Present and reporting for duty

Michael Winship has deep roots in CIM that reach as far as the late ‘70s, when he signed up as  a student member while completing his mining engineering bachelor’s degree at McGill University. His career in mining operations began at the rock face, it has led him around the world and into a few tight scrapes along the way. He has had executive roles at Rubicon, Orvana, Quadra FNX and Hudbay and generated a resume seasoned by successful ventures and hard choices. Now, he is taking the mantle of CIM president for the coming year. The CIM Reporter got hold of Winship in the lead up to #CIMBC2016 to learn a bit about the man and his mandate.

CIM: You’ve seen a lot of the world. Have there been times when you were afraid you might not make it back home?

MW: [Laughs] I’ve been caught up in a couple civil wars in DRC and Thailand. I’ve been arrested by the Tanzanian Army with an AK 47 at my head for being in the wrong place at the wrong time with a camera. There have been forced air landings in Bolivia and Papua New Guinea.

CIM: Wow. And so with all of these travels, is there a survival tip that bears repeating?

MW: Be sure to bring your own toilet paper. It isn’t always provided.

CIM: You have also weathered a few down cycles over your career. What lessons have you learned?

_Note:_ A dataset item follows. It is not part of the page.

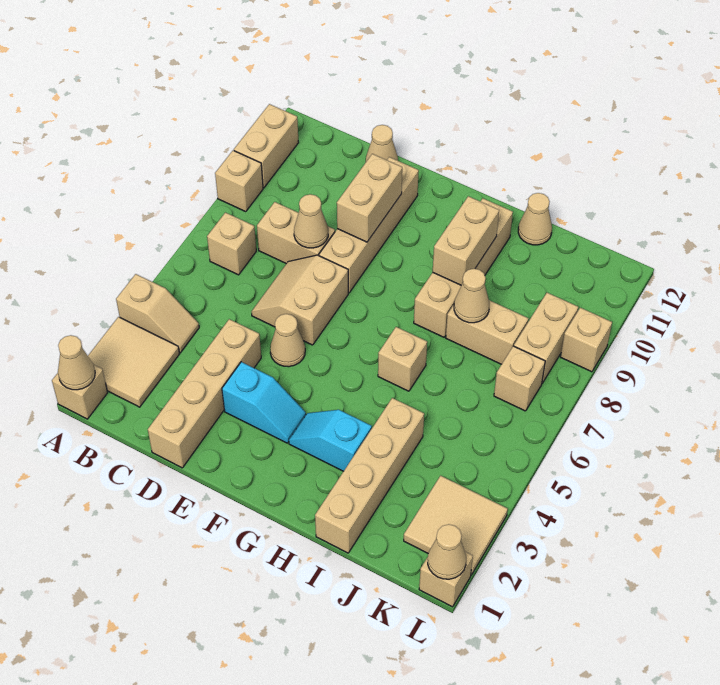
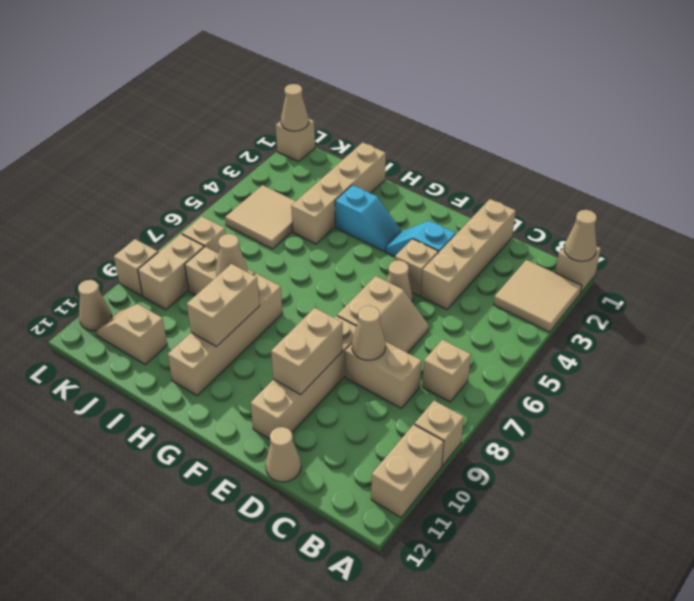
tan 1x2 slope [116,274,199,353] -> tan 1x2 slope moved to [96,304,167,365]
tan 1x1 brick [378,327,427,391] -> tan 1x1 brick moved to [395,239,438,296]
tan 1x1 cone [518,193,552,245] -> tan 1x1 cone moved to [78,280,112,331]
tan 2x2 tile [404,476,508,575] -> tan 2x2 tile moved to [225,185,296,249]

MW: I think the key is to keep an eye on the long-term and not panic in the short-term. The stronger people and the stronger companies will come through and be in a better position to capitalize on the upturn.  You have to be careful you don’t cut out things that will serve your business well in the longer term such as in investment technology, in people, in relations with the community and First Nations.

CIM: Why did you decide to take on the position of CIM President?

MW: The industry has been very good to me and my family, and we have gotten to see the world from a dozen different locations and I’ve had an exciting and interesting career. I see this as an opportunity to help pay something back to the industry.

CIM: What are the tasks before you?

MW: We are in difficult times and at a crisis point in terms of new graduates to the industry, and I’m afraid that we might lose another generation of skilled professionals because they can’t get employment.

I’d like to help promote the idea of mining companies hiring these people to work right in the mines, the mills, smelter and the pits, as we used to do. I worked as a cut and fill miner at the Beaver Lodge Mine in Uranium City and also, as a rock breaker, a pipe fitter - a lot of the underground roles including front line supervisor. It gave me a good foundation, not just in terms of skills but also working with people and understanding what motivates and demotivates the people working at the face who are so important to your business.

Membership will also require special focus. With the industry under stress we need to make sure CIM remains relevant. I also want to help support and promote the links between CIM Branches, CIM National and Members.

Another area is diversity. I’ve been lucky enough to have worked with some very talented ladies - the first female mill manager, the first female shift boss, the first female in mine rescue in Sudbury. I have tried, both informally and as a mentor, to integrate women into the mine, but it is still a real weakness in our industry.

Another key mission is to help rejuvenate a safety leadership group within CIM. People like Gord Winkel, Roy Slack, Vic Pakalnis, and Glenn Lyle are participating.